Термосёсов остался с Данкою наедине. Неудачно заиграв сегодня на Варнаве и Ахилле, он решил утешить себя немедленной удачей в любви. Данка почувствовала это, затрепетала, и на этот раз совершенно недаром.
VIII
Ахилла едва отыскал свою палку, которую вслед за ним вышвырнул ему из беседки Термосёсов. Отыскивая в кустах эту палку, он с тем вместе отыскал здесь и Варнаву, который сидел в отупении под кустом на земле и хлопал посоловевшими и испуганными глазами.
– А, это ты, брат, здесь, Варнава Васильич! – заговорил к нему ласково дьякон. – Ведь лампопό-то какое! Ах ты, прах тебя возьми совсем-навсем! Пойдем его вдвоем вздуем сейчас!
– Нет, уж что!.. – протянул кое-как Омнепотенский.
– Отчего?
– Да у меня… смерть болова голит.
– Ну, “болова голит”… Опять начал: “Лимона Ивановна, позвольте мне матренчика”. Иди, – ничего, пройдет голова.
– Нет; что ж это… кулачное право… Я не хочу драться.
– Да что он тебе такое сказал обидное?
– Этого нельзя говорить.
– Отчего же нельзя?
– Нельзя, потому что… вы теперь на него сердиты и вы… можете это рассказать кому-нибудь.
– Ну так что ж? Да, если он чему дрянному тебя учил, так отчего же этого и не рассказать?
– После… худые… худебствия… худые последствия это может иметь, – выговорил наконец Омнепотенский.

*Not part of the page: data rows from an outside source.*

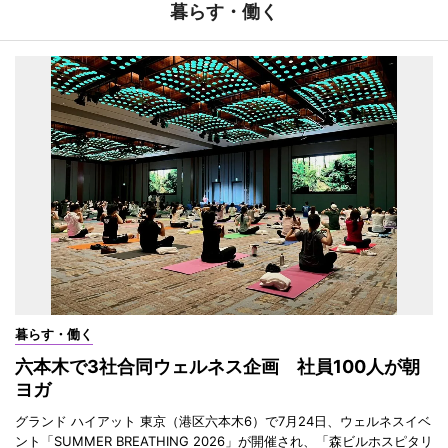
暮らす・働く
暮らす・働く
六本木で3社合同ウェルネス企画 社員100人が朝
ヨガ
グランド ハイアット 東京（港区六本木6）で7月24日、ウェルネスイベ
ント「SUMMER BREATHING 2026」が開催され、「森ビルホスピタリ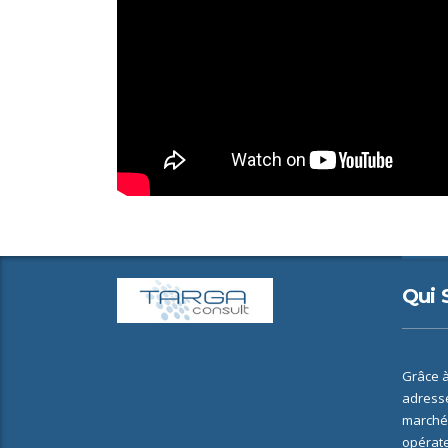
Qui
Grâce à
adresse
marchés
opérate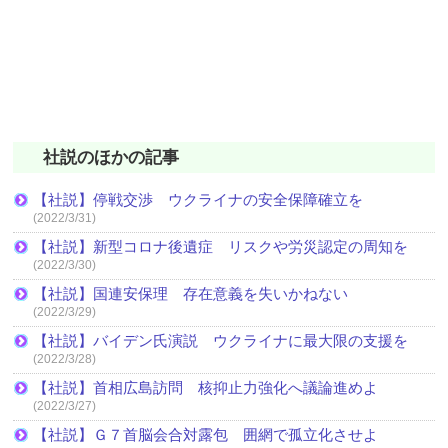
社説のほかの記事
【社説】停戦交渉 ウクライナの安全保障確立を
(2022/3/31)
【社説】新型コロナ後遺症 リスクや労災認定の周知を
(2022/3/30)
【社説】国連安保理 存在意義を失いかねない
(2022/3/29)
【社説】バイデン氏演説 ウクライナに最大限の支援を
(2022/3/28)
【社説】首相広島訪問 核抑止力強化へ議論進めよ
(2022/3/27)
【社説】Ｇ７首脳会合対露包 囲網で孤立化させよ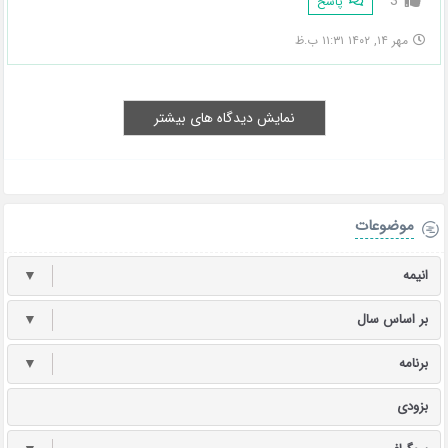
3
پاسخ
مهر ۱۴, ۱۴۰۲ ۱۱:۳۱ ب.ظ
نمایش دیدگاه های بیشتر
موضوعات
انیمه
▼
بر اساس سال
▼
برنامه
▼
بزودی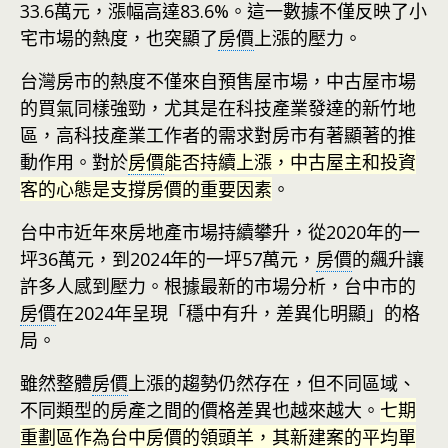
33.6萬元，漲幅高達83.6%。這一數據不僅反映了小
宅市場的熱度，也突顯了
房價
上漲的壓力。
台灣房市的熱度不僅來自預售屋市場，中古屋市場
的買氣同樣強勁，尤其是在科技產業發達的新竹地
區，高科技產業工作者的需求對房市有著顯著的推
動作用。對於
房價
能否持續上漲，中古屋主和投資
客的心態是支撐房價的重要因素
。
台中市近年來房地產市場持續攀升，從2020年的一
坪36萬元，到2024年的一坪57萬元，
房價
的飆升讓
許多人感到壓力。根據最新的市場分析，台中市的
房價
在2024年呈現「穩中有升，差異化明顯」的格
局。
雖然整體
房價
上漲的趨勢仍然存在，但不同區域、
不同類型的房產之間的價格差異也越來越大。
七期
重劃區作為台中
房價
的領頭羊，其新建案的平均單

В это время, прежде чем Ахилла собрался ответить, в садовую калитку со двора взошел сам акцизный чиновник Бизюкин и, посмотрев на Ахиллу и на Омнепотенского, проговорил:
– Ну, ну, однако, вы, ребята, нарезались.
– Нарезались, – отвечал Ахилла, – да, брат, нарезались, могу сказать.
– Чем это вы? – запытал Бизюкин.
– Лампопό, брат, нас угощали. Иди туда, в беседку – там еще и на твою долю осталось.
– Осталось? – шутливо переспросил Бизюкин.
– Будет, будет, – на всех хватит.
– А вы, Варнава Васильич, что же все молчите?
– Извините, – отвечал, робко кланяясь Бизюкину, Варнава. – А что?
– Знакό лицомое, а где вас помнил, не увижу, – заплетая языком, пролепетал Варнава.
– Ну, брат, налимонился, – ответил Бизюкин, хлопнув рукою по плечу Варнаву и непосредственно затем спросил Ахиллу:
– А где же моя жена?
– Жена? А там она, в беседке.
– Что же, ее одну оставили?
– Да на что же мы ей? У них там лампопό идет.
– Да что вы помешались все, что ли, на этом лампопό? У кого, у них? С кем же она там?
– Она? Да там с ней Термосёсов.
Бизюкин без дальнейших рассуждений с приятной улыбкой на лице отправился к беседке, а Ахилла, нежно обняв рукою за талию Варнаву, повел его вон из саду.
Бизюкин не взошел в беседку, потому что в то самое время, когда он ступил ногой на первую ступеньку, дверь беседки быстро распахнулась и оттуда навстречу ему выскочила Данка, красная, с расширенными зрачками глаз и помятой прической. При виде мужа, она остановилась, закрыла руками лицо и вскрикнула:
– Ах!
– Чего ты, Дана? – спросил ее участливо муж.
– Не говори! ничего не говори!.. я все скажу… – пролепетала Данка.